For this column, I will focus on the business impact of such hypothetical credentials breach on the social network users’ privacy and to the social network’s product, as even if no actual harm was done in that specific incident, it should serve as a red flag for all social networks.
On a social network, your privacy’s weakest link is your worst friend
Data security is traditionally defined by three core principles known as The CIA triad: Confidentiality, Integrity and Availability of data. On most online services (e.g., Webmail) the CIA is usually kept as follows: The application provider makes sure that the access to the user’s data is confined to the relevant user only. Therefore, an attacker can obtain or change the user’s data only by directly attacking the user (e.g., stealing one’s password with a malware) or the application. In the world of social networks, since the whole purpose is to enable its users to share data with their peers – the model is different. While the integrity and availability of the data are still very much under the control of the user and the application, the data confidentiality involves another party – the user’s connections (i.e., friends, followers, depending on the specific social network terminology).
Let’s consider the following scenario: You are sharing some pictures with your friends over the social network. Even if you set the privacy definitions to restrict access to friends only, nothing stops one of your friends from saving a picture and reposting it to the general public bypassing whatever privacy setup a user may have put in place. Therefore, the social network adds another attack surface against users’ privacy – the users’ friends. On any social network, your privacy is only as good as the privacy of your most careless—or temporary—friend.
Hopefully, it’s now easy to see that the damage to the user’s privacy in the LinkedIn breach may not be confined to the ones that their password was revealed, but also to all of their friends!
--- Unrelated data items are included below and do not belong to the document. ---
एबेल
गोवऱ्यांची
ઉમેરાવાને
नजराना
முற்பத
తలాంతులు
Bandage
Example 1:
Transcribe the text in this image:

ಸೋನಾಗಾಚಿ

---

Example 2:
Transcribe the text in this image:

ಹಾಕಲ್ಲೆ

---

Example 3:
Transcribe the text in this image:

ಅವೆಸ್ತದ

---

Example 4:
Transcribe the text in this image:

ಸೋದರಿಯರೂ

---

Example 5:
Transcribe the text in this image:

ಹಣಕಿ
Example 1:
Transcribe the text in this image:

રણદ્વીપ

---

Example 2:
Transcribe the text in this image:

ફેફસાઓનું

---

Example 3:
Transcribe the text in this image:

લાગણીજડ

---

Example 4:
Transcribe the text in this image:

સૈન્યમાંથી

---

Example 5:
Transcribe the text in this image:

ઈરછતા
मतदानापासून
How? Even if a hacker doesn’t have your password but can access a friend’s account, they are now your “worst friend.”
Quantifying the privacy damage
In order to estimate the damage we first need to estimate how many accounts’ would be directly jeopardized by such hypothetical credentials breach. The disclosed passwords file contained some 6.5 million unique passwords. Since passwords are humanly selected, repetitions are bound to be found.
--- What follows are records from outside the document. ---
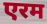
एरम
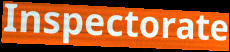
Inspectorate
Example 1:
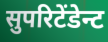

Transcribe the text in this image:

सुपरिटेंडेन्ट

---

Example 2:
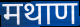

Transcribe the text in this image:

मथाण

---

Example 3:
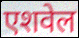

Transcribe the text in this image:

एशवेल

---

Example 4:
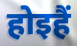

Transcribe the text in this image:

होइहैं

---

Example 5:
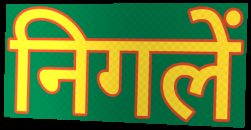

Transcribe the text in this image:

निगलें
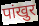
पांखुर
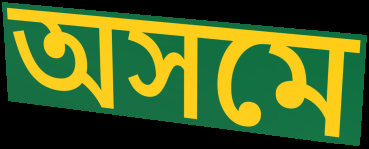
অসমে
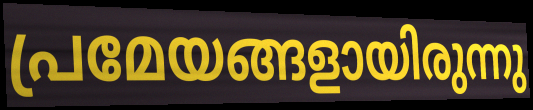
പ്രമേയങ്ങളായിരുന്നു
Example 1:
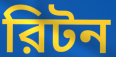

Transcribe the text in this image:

রিটন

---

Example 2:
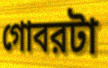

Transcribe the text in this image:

গোবরটা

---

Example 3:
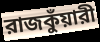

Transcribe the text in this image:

রাজকুঁয়ারী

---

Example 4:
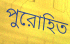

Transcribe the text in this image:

পুরোহিত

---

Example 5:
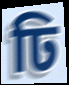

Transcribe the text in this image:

ঢি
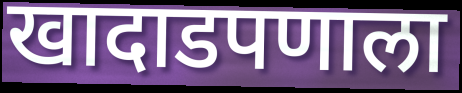
खादाडपणाला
In the RockYou password breach , which now serves as the gold standard for passwords study, it was found that the uniqueness of the password was less than 50%, i.e. each password was used more than twice on average. Therefore, it’s safe to assume that the number of accounts directly hit with such hypothetical breach would well exceed the 10 Million mark. For this reason, we will use 10M as our approximation for the number of breach-able accounts.
Now let’s move forward with an estimate of collateral damage. How many friends did the directly hit accounts have? A naïve approach would be to multiply 10M by the number of the average unique friends each member has. It’s easy to see that if the number exceeds 16, then 10M breached accounts would span the whole 160M members of the social network.
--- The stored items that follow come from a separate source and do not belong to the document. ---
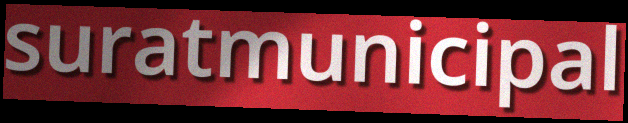
suratmunicipal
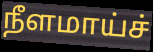
நீளமாய்ச்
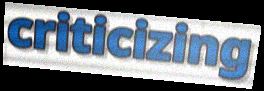
criticizing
To conduct a more thorough analysis, let’s use a study conducted by Stanford researchers from 2008. In this study, it was shown that it is enough to randomly select 6% of the accounts in a social network in order to span 50% of the network’s topology. For a social network which consists of 160M users, 6% is just about 10M compromised accounts.
It should be noted that once the password barrier has been removed by the attacker, it is technically very easy to harvest data, as illustrated some years ago when 100M publicly available Facebook’s profile were harvested by a security researcher.
Summing up, the collateral damage of such potential credential breach to the privacy of LinkedIn users could have easily included half of LinkedIn users – just shy of 100M users.
Quantifying the monetary damage
How valuable is LinkedIn’s data topology data? The social graph data is pretty much the main asset of Linkedin. This data is the revenue base for LinkedIn, as described on their SEC filing: “42 percent of 2010 revenue came from hiring solutions ($101.8 million), 33 percent came from marketing ($79.3 million); and 25 percent came from premium subscriptions ($61.9 million).”
The market is currently evaluating LinkedIn (NYSE: LNKD) to be worth more than $10B. When it comes to social networks, “friendliness” determines value. In the case of Facebook, for instance, one observer wrote, “We are not the customers of Facebook, we are the product. Facebook is selling us to advertisers.” The same is true for LinkedIn. Someone could have (or did) steal most of the LinkedIn product. Taking that into account really emphasizes the negligence of LinkedIn protecting its main asset. Could it be that we need to add LinkedIn’s investors as the main victims of the breach?